Thursday 19 April 2018

Missed Therapy for the First Time | Shrink Tales

Ish shifted my session to a Monday. I was not able to write soon after coming back from therapy last week. It was the session in which Ish said that she was not being able to figure me out. I was talking about being late for work, a certain thrill in defying inji's orders etc. She said that i wasn't depressed. I feel it. Been feeling it since the last time she told me that. But there is more happiness now. I have started smiling to myself like an idiot while walking alone. Something that happens when one is in love or has smoked weed. Anyone would think i had just fallen in love.

Ish asked me to ask inji to change my shift to a later one in the day. Guess what, i reached home and inji told me that she had just done that. Now my shift starts at 2 pm. I stay up till 4/5 in the morning. Sleep and get up at 12. And looks like i am more productive this way.

We spoke about Sister, again.
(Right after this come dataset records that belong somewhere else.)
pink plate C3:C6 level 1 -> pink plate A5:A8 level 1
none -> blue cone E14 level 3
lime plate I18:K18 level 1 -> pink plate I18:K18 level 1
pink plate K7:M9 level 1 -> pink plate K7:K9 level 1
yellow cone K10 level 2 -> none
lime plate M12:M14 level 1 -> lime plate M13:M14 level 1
Mother considers me to be the person who can mend it. I should apologise, if things had to be all right with Sister. Somehow i have no problem doing any of that. I don't think i did anything wrong. I hurt them, yes. They hurt me too. They keep asking me for apologies. I have tendered apologies earlier, apologies for behaving the way i behaved when i was being abused by various men, the disgrace i put them in, repeatedly apologised and they still feel it is not enough that they forget that i did it and ask me to apologise again. I am still ready to do it. To Sister, i can apologise but the problem is that she is not going to get the confession she wants out of me.
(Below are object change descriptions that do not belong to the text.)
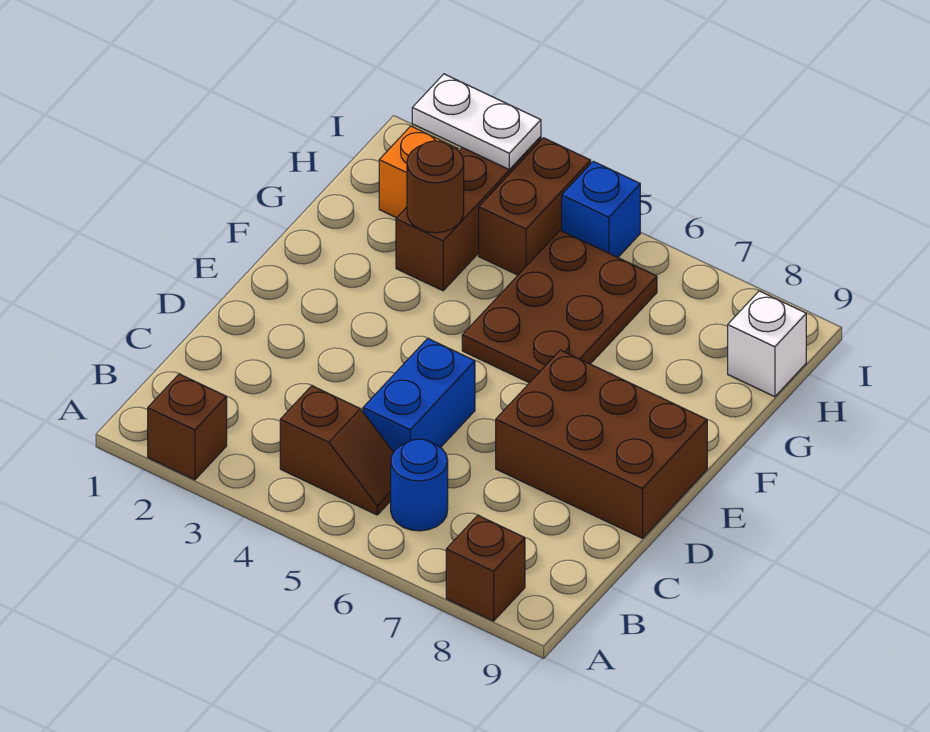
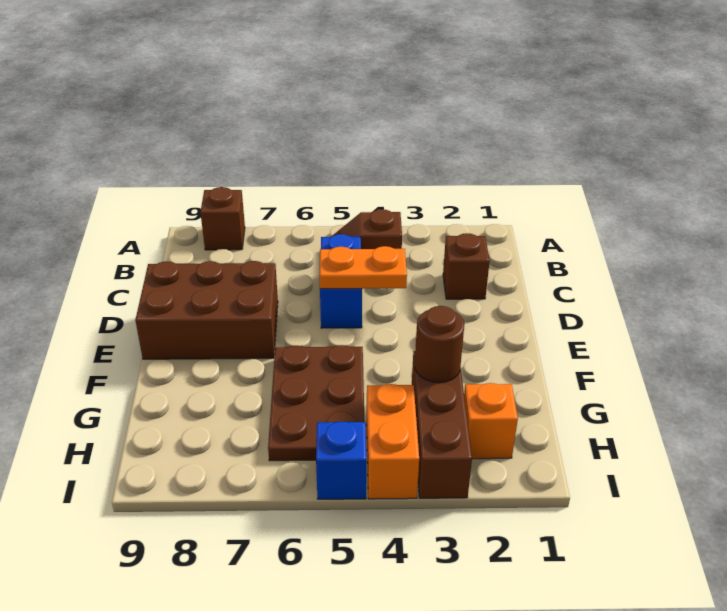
brown brick A2 level 1 -> brown brick C2 level 1
blue round brick B6 level 1 -> none
none -> orange plate D4:D5 level 2
brown brick H4:I4 level 1 -> orange brick H4:I4 level 1
white brick H9 level 1 -> none
white plate I2:I3 level 2 -> none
I know that she wants me to say that i am sorry for having believed other people, told mother about what the outsiders had told me and made her life hell because mother knowing things really different from me knowing things. It reminded me of all the smoking talk, covering up, breach of trust and all that happened. She wants me to say that i was completely wrong about her, that she never did anything to anyone and all my accusations were false.

There lies the problem. I can't do that. So if i were to apologise, i can only make sweeping statements like, i am sorry i hurt you so much by saying the things i said. I am sorry for hurting you like that.

This doesn't work because then she asks for details. And then it becomes evident that i stand by what i said and the remorse is only for having caused her sadness by saying it. So it means that my journey has been different. Ish told me that and i think i agree. It does look like chechi is not there yet. And i am worried about her. That she is not helping herself. But as long as she isn't there, i can't force it out of her. Maybe, my apologies might even look like me taking a higher moral ground to her. I should let it be. It makes me sad. Especially the possibility that we might never talk again.

These days, i am just worrying about my career, i think.

Convocation - SRFTI - scared. Feel bad that i can't go.

I missed the session on Monday. It was such a shock to me. I had gone to sleep late but that had never resulted in me sleeping like that and missing therapy. My absent mindedness had resulted in me getting the time wrong. But never something like this.I have no clue why that happened. I cringed when i called Ish and told her that i slept through the session and more, the feeling i get when i do something wrong and go in front of Mother or inji. I also worried about the money, that i had wasted an entire session and the guilt made me feel bad but not for as long as it usually does.

The new schedule started working really well for me. I started getting the pleasure of working. I do feel guilty when i stay up till 5 in the morning but as long as it is not making me late for work i am okay with it.

I noticed that there is a sliiiight change in my eating. It's erratic but i am cooking more often ever since i found the fish person here. Even when alone. The guilt pangs have reduced but i believe it is only because i compensate later and the weighing scale is not showing me unfavourable numbers.

Ever since my work schedule got sorted, i have been feeling a lot of love. Like giving away a lot of love. And the smiling to self while walking alone has actually increased. Is this the beginning of some problem? Because the last time i was like this was when i fell in love with my partner and that is expected of love.

What's changed? What's happening?

PS it's not like i don't get sad, i do. Like Jay, his beautiful wife, him commenting on calico post, his jumping with her photo, Sister and Mother and their hatred for inji. All this hurt me. Politically, i consume a lot of news that's horrifying and sad deliberately. Like reading the entire chargesheet in the asifa case. I did that on purpose as the least i can do for someone who died of that which i read. At nights i still wonder about the male species, gender violence and more. I remember saying the same sentence to Ish long ago but this time it's not like that. Like she said, she has her husband and kids and an ocean of love to fall back into. I don't know what i have but i feel like i have enough now with inji and calico talking to me and relationship with Mother has become better. Immediately made me think 'you're being dependent' and you will suffer and writhe in pain like last time when inji leaves abruptly.